Mengenai alasan di balik rencana percepatan penyelesaian pembahasan RUU Minerba dilakukan di sisa waktu sebelum akhir masa jabatan DPR RI periode 2014-2019 berakhir. Bambang Gatot membantah apabila rencana tersebut muncul dari pihak eksekutif karena draft RUU Minerba yang dibahas ini merupakan inisiatif DPR RI.
“RUU Minerba inisiatif DPR, jadi pertanyaan itu harus ditujukan kepada DPR. Sekali lagi bahwa dalam pembuatan revisi RUU Minerba merupakan hak inisiatif DPR yang diajukan dan diprogramkan menjadi bagian rencana legislasi nasional.”

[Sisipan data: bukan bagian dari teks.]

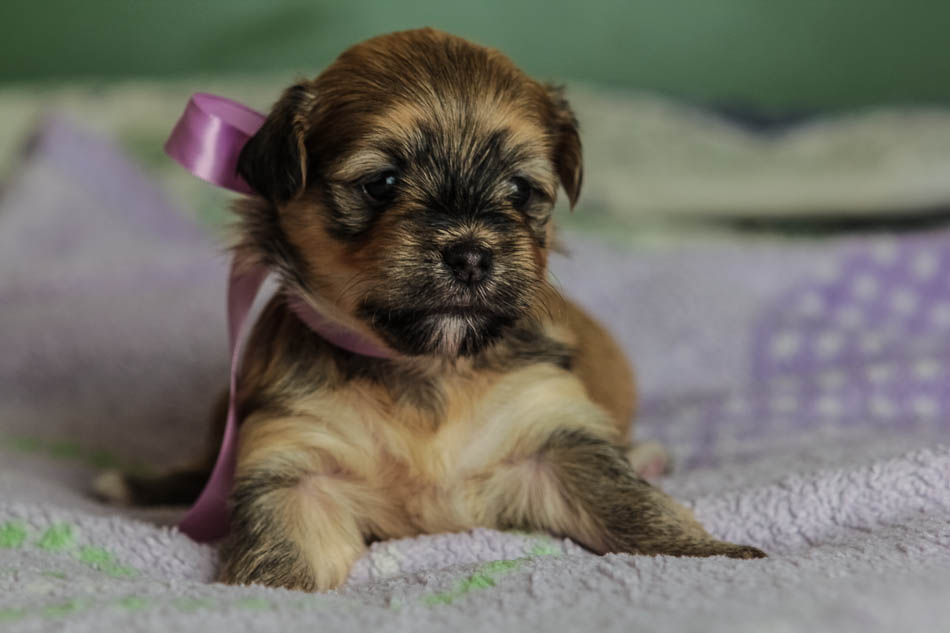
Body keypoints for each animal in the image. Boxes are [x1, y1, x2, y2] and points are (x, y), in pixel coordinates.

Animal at [98, 27, 768, 592]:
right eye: (383, 184)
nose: (470, 253)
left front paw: (718, 558)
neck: (430, 368)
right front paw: (265, 599)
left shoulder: (554, 435)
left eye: (520, 190)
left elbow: (638, 510)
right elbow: (279, 556)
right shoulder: (294, 468)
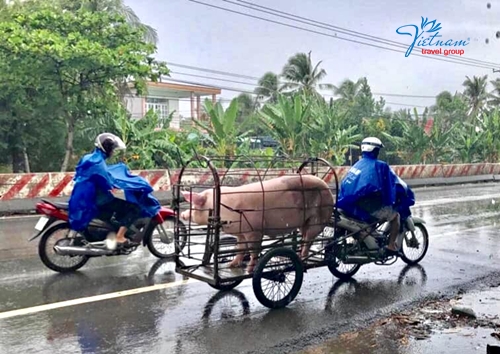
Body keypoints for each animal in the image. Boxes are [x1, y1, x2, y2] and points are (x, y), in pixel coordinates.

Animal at [182, 176, 334, 272]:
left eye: (194, 207)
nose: (183, 214)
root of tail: (329, 189)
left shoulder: (254, 230)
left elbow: (253, 250)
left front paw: (249, 270)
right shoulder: (241, 233)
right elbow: (240, 248)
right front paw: (231, 265)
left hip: (319, 218)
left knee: (309, 240)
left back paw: (302, 259)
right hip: (304, 223)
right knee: (305, 238)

Daftar Perusahaan yang Masa Berlaku PKP2B Generasi Pertama akan Segera Habis
No | Nama Perusahaan | Luas (hektare) | Lokasi | Masa Berakhir |
1 | PT Arutmin Indonesia (Bumi Resources) | 70.153 | Kabupaten Tanah Laut dan Kabupaten Tanah Bumbu, Kalimantan Selatan | 01/11/2020 |
2 | PT Kendilo Coal Indonesia
|
1.859 | Kabupaten Paser, Kalimantan Timur | 15/09/2019 |
3 | PT Kaltim Prima Coal (Bumi Resources) | 90.938
|
Kabupaten Kutai Timur, Kalimantan Timur
|
31/12/2021 |
4 | PT Multi Harapan Utama (MHU) | 46.063 | Samarinda, Kalimantan Timur
|
01/04/2022 |
5 | PT Adaro Indonesia | 34.940 | Kabupaten Balangan dan Kabupate Tabalong, Kalimantan Selatan | 01/10/2022
|
6 | PT Kideco Jaya Agung (Indika Energy) | 50.921 | Kabupaten Paser, Kalimantan Timur
|
13/03/2023
|
7 | PT Berau Coal
|
118.400 | Kabupaten Berau, Kalimantan Timur | 26/04/2025 |
Nurkholis Hidayat dari Lokataru menambahkan, tidak ada ketentuan tentang mekanisme perpanjangan izin yang diatur dalam draft RUU Minerba yang dirumuskan. Perpanjangan izin dapat secara langsung diperpanjang. Nurkholis melihat, undang-undang (UU) Minerba ini seolah seperti UU 'Mata Air' bagi para pengusaha.
“Tidak ada yang urgent untuk bisa diselesaikan dalam 3 minggu. Dispute ini bisa diselesaikan melalui Perpu (peraturan pengganti undang-undang), tapi Presiden menyerakahnnya ke DPR. Kita minta Presiden stop (pembahasan RUU Minerba) sampai kabinet baru terbentuk. Jangan sampai muncul persepsi bahwa ini semacam pencairan cek. Semoga tidak begitu,” kata Nurkholis, Kamis (25/7/2019).